▶ _Task goal_
List each line of the data in which the string "Example" appears.

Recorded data

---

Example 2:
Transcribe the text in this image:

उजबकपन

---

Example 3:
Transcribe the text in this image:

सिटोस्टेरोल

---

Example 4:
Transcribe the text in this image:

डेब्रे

* * *

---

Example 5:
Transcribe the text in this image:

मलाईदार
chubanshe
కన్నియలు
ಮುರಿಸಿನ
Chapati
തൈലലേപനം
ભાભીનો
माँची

▶ _Output for this exercise_
Example 2:
Example 3:
Example 4:
Example 5:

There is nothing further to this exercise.